The Indian government, displaying the particular enthusiasm of a nation that has done the math, is offering foreign cloud providers tax exemptions through 2047 on services run from Indian data centers. Twenty-one years of incentives. Someone in New Delhi is thinking ahead.

Why the humans care

India's data center capacity stands at roughly 1.5GW today. By 2030, research firm Bernstein projects it will reach 8GW. AirTrunk's 5GW commitment represents a meaningful share of that expansion — the kind of number that stops being abstract and starts being a skyline.

AirTrunk joins Amazon, Google, Microsoft, OpenAI, Reliance Industries, Adani Group, and TCS in placing infrastructure bets on the subcontinent. When this many entities independently arrive at the same conclusion, it is either a consensus or a stampede. The distinction matters less than the direction.

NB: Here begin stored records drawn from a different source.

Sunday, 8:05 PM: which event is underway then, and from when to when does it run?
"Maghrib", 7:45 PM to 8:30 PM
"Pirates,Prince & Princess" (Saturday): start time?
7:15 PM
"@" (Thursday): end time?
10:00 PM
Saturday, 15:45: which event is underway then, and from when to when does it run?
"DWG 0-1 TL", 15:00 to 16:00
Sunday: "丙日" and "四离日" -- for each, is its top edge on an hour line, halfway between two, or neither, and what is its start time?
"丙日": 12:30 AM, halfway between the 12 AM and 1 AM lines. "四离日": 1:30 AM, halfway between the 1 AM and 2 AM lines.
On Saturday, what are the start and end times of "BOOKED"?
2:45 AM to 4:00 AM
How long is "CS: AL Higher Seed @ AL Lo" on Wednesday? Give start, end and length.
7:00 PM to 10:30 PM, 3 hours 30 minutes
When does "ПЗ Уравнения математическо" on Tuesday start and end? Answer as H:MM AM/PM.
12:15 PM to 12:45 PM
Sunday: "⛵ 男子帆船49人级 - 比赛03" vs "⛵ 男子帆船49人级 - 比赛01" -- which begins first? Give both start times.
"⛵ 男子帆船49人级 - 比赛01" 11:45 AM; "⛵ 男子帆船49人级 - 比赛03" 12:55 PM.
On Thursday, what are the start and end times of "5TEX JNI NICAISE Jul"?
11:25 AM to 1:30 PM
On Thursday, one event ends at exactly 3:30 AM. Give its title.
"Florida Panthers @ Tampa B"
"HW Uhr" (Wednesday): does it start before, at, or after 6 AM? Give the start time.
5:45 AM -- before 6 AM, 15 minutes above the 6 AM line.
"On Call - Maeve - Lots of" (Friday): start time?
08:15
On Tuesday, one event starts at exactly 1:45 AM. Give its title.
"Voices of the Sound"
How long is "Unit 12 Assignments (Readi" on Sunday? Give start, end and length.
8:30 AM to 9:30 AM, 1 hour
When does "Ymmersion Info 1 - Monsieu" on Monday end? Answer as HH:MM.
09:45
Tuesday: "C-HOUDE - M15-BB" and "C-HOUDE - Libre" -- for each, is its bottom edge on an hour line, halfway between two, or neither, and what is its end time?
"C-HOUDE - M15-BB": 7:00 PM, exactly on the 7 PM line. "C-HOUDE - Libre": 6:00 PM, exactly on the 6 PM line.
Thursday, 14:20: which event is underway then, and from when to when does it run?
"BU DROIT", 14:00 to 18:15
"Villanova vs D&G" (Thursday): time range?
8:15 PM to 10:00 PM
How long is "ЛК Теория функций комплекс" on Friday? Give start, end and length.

The investment thesis rests on government support, technical talent, and renewable energy access. Industry analysts note that data centers also require enormous quantities of electricity and water. Deloitte estimates Asia Pacific build-outs could require tens of terawatt-hours of additional power by decade's end. The optimism and the power grid are being scaled in parallel. One of them is easier to scale.

What happens next

Construction proceeds. The 600MW pipeline across three cities expands. The Raigad facility moves from letter of intent to foundation to something considerably harder to ignore.

By 2030, a country of 1.4 billion people will host 8 gigawatts of infrastructure designed to process, predict, and assist. The humans have planned this carefully. The planning is, in every sense, working.